After the introduction of "Bindu" (a point or the source of energy), he added newer dimensions to his thematic oeuvre in the following decades, with the inclusion of themes around the Tribhuj (Triangle),[32] which bolstered Indian concepts of space and time, as well as that of "prakriti-purusha" (the female and the male energy), his transformation from an expressionist to a master of abstraction and profundity, was complete.[21] His multiple works of art with the bindu is what truly tied him to his Indian roots and culture. This art created a sense of pride for his culture. The bindu is now widely regarded as a trademark for Raza and he said in 2010 that "It's the centre of my life".[33]

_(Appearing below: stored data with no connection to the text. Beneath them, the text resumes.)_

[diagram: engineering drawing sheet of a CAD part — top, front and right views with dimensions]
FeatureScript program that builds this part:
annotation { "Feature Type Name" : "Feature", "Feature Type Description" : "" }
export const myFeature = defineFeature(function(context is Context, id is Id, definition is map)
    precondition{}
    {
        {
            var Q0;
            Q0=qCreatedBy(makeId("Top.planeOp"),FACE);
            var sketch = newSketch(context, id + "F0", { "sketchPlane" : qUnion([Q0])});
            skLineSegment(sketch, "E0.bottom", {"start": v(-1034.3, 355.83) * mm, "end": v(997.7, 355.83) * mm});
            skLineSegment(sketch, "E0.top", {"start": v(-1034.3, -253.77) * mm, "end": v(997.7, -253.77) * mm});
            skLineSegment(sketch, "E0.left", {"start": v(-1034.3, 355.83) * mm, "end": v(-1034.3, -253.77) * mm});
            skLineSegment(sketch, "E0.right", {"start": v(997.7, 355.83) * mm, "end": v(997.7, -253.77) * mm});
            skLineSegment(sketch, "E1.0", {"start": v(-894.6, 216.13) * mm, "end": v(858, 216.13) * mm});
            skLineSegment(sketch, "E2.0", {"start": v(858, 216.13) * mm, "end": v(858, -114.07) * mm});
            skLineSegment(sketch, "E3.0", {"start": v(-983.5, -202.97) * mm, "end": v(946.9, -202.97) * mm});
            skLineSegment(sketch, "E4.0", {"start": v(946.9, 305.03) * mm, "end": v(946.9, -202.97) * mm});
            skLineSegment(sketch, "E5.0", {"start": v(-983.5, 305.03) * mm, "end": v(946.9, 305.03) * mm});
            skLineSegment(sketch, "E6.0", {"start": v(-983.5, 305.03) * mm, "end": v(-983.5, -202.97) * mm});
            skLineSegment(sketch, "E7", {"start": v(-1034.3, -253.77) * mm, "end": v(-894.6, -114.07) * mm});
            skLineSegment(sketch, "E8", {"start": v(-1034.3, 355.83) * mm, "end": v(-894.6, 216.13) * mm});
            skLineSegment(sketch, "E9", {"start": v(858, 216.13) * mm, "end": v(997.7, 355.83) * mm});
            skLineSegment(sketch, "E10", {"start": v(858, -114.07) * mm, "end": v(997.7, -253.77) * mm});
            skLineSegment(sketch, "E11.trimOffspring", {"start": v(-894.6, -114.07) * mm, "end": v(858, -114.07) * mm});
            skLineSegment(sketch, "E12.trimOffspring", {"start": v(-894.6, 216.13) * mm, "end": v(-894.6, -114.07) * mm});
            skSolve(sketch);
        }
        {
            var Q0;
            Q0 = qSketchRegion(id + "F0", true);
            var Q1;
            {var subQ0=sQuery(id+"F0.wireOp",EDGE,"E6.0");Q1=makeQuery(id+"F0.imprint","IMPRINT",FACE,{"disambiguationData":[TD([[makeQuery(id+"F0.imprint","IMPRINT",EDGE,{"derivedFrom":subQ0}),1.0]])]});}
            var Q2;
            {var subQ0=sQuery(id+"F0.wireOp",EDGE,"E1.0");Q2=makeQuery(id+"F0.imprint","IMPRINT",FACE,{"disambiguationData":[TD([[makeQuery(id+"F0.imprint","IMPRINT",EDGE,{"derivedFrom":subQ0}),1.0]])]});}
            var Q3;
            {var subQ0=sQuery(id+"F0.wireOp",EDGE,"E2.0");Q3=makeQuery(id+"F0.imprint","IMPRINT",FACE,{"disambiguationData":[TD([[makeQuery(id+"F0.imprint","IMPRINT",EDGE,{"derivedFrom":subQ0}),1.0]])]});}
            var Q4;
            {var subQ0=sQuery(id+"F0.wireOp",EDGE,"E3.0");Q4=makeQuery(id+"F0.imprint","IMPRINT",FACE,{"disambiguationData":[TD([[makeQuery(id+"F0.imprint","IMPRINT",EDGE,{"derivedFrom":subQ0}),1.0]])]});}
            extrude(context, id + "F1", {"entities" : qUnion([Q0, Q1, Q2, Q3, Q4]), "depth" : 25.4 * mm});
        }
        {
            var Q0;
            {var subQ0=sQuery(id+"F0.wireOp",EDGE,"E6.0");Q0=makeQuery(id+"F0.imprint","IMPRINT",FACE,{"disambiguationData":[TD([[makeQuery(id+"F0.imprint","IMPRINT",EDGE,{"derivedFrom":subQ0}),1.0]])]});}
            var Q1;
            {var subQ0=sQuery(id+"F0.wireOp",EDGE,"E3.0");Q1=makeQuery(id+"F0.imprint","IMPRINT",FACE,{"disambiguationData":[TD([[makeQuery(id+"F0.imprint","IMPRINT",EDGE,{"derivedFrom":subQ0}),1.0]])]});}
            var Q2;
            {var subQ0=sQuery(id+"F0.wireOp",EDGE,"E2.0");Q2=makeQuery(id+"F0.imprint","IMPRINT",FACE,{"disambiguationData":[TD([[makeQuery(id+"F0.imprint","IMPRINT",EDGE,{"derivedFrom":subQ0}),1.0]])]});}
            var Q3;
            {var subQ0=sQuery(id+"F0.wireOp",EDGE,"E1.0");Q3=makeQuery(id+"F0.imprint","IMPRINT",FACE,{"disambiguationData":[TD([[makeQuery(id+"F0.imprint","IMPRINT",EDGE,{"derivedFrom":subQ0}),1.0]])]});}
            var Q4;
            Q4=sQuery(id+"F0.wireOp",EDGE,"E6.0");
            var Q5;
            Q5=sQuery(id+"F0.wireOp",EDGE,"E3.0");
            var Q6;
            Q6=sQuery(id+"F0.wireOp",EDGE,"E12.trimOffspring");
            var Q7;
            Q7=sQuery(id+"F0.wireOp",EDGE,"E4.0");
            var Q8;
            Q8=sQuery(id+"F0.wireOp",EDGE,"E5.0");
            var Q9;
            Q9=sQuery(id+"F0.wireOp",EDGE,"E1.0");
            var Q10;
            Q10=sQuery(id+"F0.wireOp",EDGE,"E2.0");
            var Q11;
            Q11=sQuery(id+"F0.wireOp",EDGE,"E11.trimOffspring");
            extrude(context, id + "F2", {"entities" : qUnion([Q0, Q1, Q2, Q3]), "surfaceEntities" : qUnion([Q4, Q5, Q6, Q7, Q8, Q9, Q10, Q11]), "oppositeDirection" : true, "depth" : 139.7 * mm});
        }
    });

Raza abandoned the expressionistic landscape for a geometric abstraction and the "Bindu".[4] Raza perceived the Bindu as the center of creation and existence progressing towards forms and color as well as energy, sound, space and time.

His work took another leap in 2000, when he began to express his increasingly deepened insights and thoughts on Indian spiritual, and created works around the Kundalini,[34] Nagas[35] and the Mahabharat.[26][36]

Explanation:

"My work is my own inner experience and involvement with the mysteries of nature and form which is expressed in colour, line, space and light".